◆ About this exercise:
Please count how many lines in the listing below contain the string "regions" and give only that number.

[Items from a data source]
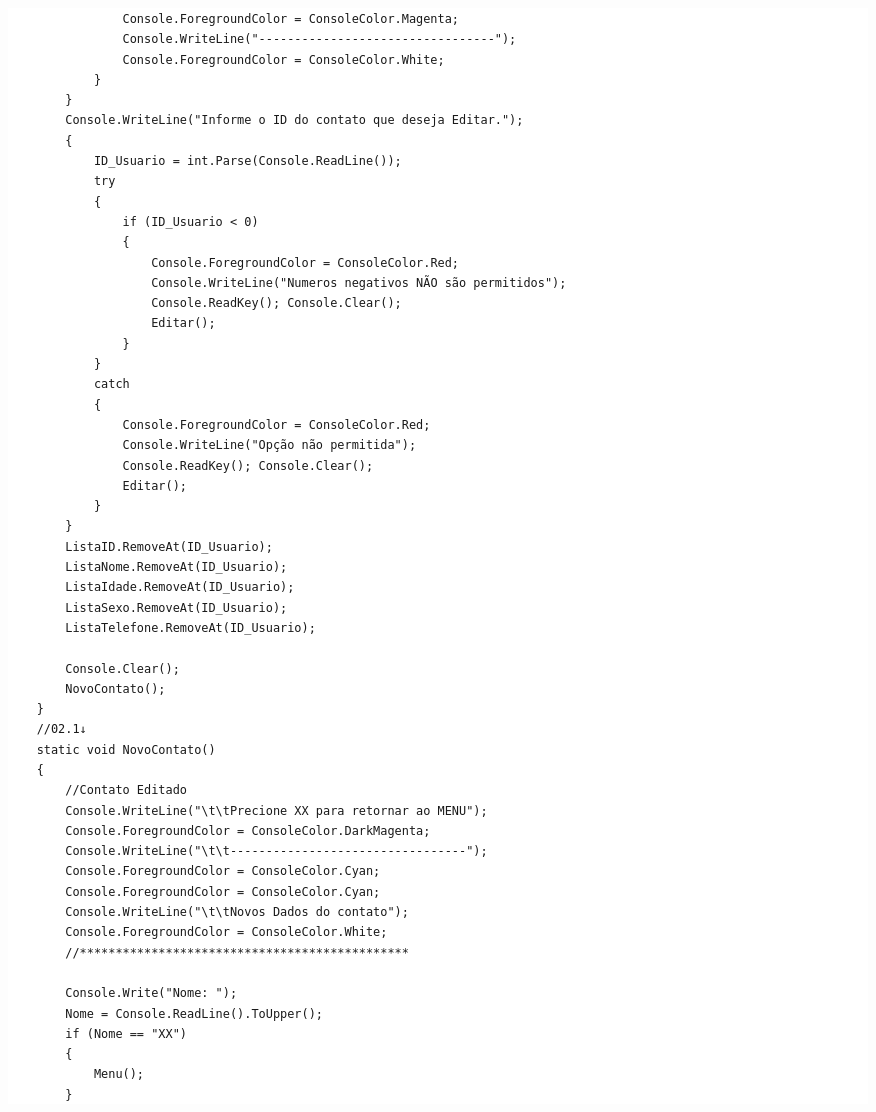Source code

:                     Console.ForegroundColor = ConsoleColor.Magenta;
                    Console.WriteLine("---------------------------------");
                    Console.ForegroundColor = ConsoleColor.White;
                }
            }
            Console.WriteLine("Informe o ID do contato que deseja Editar.");
            {
                ID_Usuario = int.Parse(Console.ReadLine());
                try
                {
                    if (ID_Usuario < 0)
                    {
                        Console.ForegroundColor = ConsoleColor.Red;
                        Console.WriteLine("Numeros negativos NÃO são permitidos");
                        Console.ReadKey(); Console.Clear();
                        Editar();
                    }
                }
                catch
                {
                    Console.ForegroundColor = ConsoleColor.Red;
                    Console.WriteLine("Opção não permitida");
                    Console.ReadKey(); Console.Clear();
                    Editar();
                }
            }
            ListaID.RemoveAt(ID_Usuario);
            ListaNome.RemoveAt(ID_Usuario);
            ListaIdade.RemoveAt(ID_Usuario);
            ListaSexo.RemoveAt(ID_Usuario);
            ListaTelefone.RemoveAt(ID_Usuario);

            Console.Clear();
            NovoContato();
        }
        //02.1↓
        static void NovoContato()
        {
            //Contato Editado
            Console.WriteLine("\t\tPrecione XX para retornar ao MENU");
            Console.ForegroundColor = ConsoleColor.DarkMagenta;
            Console.WriteLine("\t\t---------------------------------");
            Console.ForegroundColor = ConsoleColor.Cyan;
            Console.ForegroundColor = ConsoleColor.Cyan;
            Console.WriteLine("\t\tNovos Dados do contato");
            Console.ForegroundColor = ConsoleColor.White;
            //**********************************************

            Console.Write("Nome: ");
            Nome = Console.ReadLine().ToUpper();
            if (Nome == "XX")
            {
                Menu();
            }
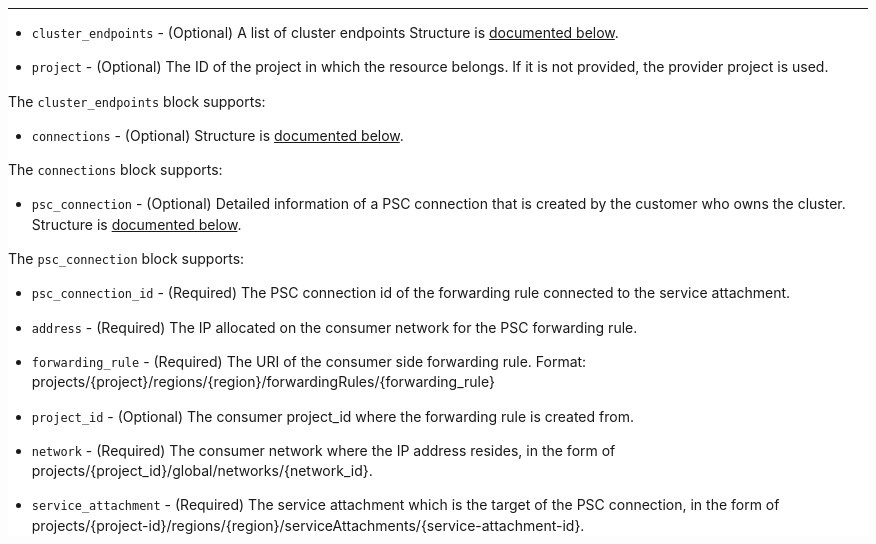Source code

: 
- - -


* `cluster_endpoints` -
  (Optional)
  A list of cluster endpoints
  Structure is [documented below](#nested_cluster_endpoints).

* `project` - (Optional) The ID of the project in which the resource belongs.
    If it is not provided, the provider project is used.


<a name="nested_cluster_endpoints"></a>The `cluster_endpoints` block supports:

* `connections` -
  (Optional)
  Structure is [documented below](#nested_cluster_endpoints_cluster_endpoints_connections).


<a name="nested_cluster_endpoints_cluster_endpoints_connections"></a>The `connections` block supports:

* `psc_connection` -
  (Optional)
  Detailed information of a PSC connection that is created by the customer
  who owns the cluster.
  Structure is [documented below](#nested_cluster_endpoints_cluster_endpoints_connections_connections_psc_connection).


<a name="nested_cluster_endpoints_cluster_endpoints_connections_connections_psc_connection"></a>The `psc_connection` block supports:

* `psc_connection_id` -
  (Required)
  The PSC connection id of the forwarding rule connected to the
  service attachment.

* `address` -
  (Required)
  The IP allocated on the consumer network for the PSC forwarding rule.

* `forwarding_rule` -
  (Required)
  The URI of the consumer side forwarding rule.
  Format:
  projects/{project}/regions/{region}/forwardingRules/{forwarding_rule}

* `project_id` -
  (Optional)
  The consumer project_id where the forwarding rule is created from.

* `network` -
  (Required)
  The consumer network where the IP address resides, in the form of
  projects/{project_id}/global/networks/{network_id}.

* `service_attachment` -
  (Required)
  The service attachment which is the target of the PSC connection, in the form of projects/{project-id}/regions/{region}/serviceAttachments/{service-attachment-id}.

◆ Task result:
2